Leaving Southampton
Edited version of
the rest of 'Tidying Up'
I graduated in July
2008 with a 2:1. I registered with the General Social Care Council and I got
myself a job. I was a real, proper social worker and for the first 6 months I
walked around at work thinking this over and over, because I couldn't quite believe
it.
I left Southampton
when I finished university. I didn't really want to, but I did it to preserve
my relationship with my then-boyfriend (which had been long-distance). It
certainly paid off because I'm now married to him!
It was really hard
to leave for several reasons. Firstly, because nearly all my
friends stayed behind. The one person who moved away moved back again about 2
years later, so for a little while everyone was in Southampton again except me,
until some more people moved away.
Secondly, I loved
Southampton. It was a nice place to live and it has nice places nearby (like
the New Forest). It also felt like it was my place, the place I chose to be. I
grew up in High Wycombe, but that was my parents' choice. Southampton was just
far away enough to be somewhere completely different, and it really became home
to me.
Finally, I'd lost my Mum
about 6 months before, and the stability that my friends provided really helped
me. But then I had to leave it, and that brought feelings of loss back again.
The week I left was
both manic and emotional. I had the most awful cold and no time to rest because
I wanted to see people before I left, learn to knit so I could make a square
for the Chaplaincy blanket and I had to pack 3 years of crap into not enough boxes.
To make life harder for myself, I had personalised my room quite a lot, so I
had to undo all that before I could leave.
I cried for pretty
much the whole week, and almost all the way to my Dad's where I stayed for 2
weeks before moving in with my boyfriend.
My friends left
behind carried on living together in a kind of grown-up-but-still-studenty way.

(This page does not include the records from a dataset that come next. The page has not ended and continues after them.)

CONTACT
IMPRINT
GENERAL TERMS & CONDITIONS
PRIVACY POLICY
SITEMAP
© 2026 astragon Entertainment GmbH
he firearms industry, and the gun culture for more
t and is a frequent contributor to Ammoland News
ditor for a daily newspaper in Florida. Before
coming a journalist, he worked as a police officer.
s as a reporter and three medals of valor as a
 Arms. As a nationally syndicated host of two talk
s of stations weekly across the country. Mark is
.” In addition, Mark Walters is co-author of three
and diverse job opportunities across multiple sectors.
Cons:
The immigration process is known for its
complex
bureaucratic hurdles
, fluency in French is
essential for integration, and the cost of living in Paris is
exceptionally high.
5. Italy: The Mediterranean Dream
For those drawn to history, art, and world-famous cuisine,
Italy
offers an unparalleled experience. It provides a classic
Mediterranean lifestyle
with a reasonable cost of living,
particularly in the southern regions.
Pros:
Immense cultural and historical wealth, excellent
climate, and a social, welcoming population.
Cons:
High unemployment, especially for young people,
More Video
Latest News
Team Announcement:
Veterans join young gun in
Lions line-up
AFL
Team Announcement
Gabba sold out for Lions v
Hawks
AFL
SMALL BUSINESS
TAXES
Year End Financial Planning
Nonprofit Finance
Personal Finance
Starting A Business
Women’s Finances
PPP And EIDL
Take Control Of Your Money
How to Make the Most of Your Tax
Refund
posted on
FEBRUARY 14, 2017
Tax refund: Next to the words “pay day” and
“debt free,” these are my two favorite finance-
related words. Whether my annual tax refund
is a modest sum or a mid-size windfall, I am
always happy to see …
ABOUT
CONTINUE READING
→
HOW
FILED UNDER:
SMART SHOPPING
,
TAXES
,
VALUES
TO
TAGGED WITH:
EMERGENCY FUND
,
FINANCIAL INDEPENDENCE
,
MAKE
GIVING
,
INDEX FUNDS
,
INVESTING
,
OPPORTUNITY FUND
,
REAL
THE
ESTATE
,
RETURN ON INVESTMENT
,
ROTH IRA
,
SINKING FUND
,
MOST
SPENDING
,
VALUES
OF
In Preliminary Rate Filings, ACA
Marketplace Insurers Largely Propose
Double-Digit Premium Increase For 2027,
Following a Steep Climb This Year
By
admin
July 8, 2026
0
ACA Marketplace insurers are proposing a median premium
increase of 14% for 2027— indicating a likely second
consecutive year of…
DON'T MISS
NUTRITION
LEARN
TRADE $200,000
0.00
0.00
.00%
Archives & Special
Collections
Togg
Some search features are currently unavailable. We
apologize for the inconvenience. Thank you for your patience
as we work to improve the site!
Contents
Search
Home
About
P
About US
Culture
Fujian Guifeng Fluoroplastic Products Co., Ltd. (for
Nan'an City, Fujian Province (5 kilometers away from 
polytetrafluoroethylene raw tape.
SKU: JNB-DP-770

I joined in when I could escape from the scary responsibilities of my new job
and my life that had started to feel terribly grown-up.
There has been a
gradual letting-go of university life, as well as a time when we have all grown
and changed again. We are all different now from how we were at university, yet
still the same. My teachers in 6th Form said that we'd make friends for life at
university, and they were right.
Most people have
moved away from Southampton, and a fair few of us are married or nearly
married. Life goes on, and although at the time it was very hard to leave Southampton and all my
friends, it was the right choice and everything has worked out well in the end.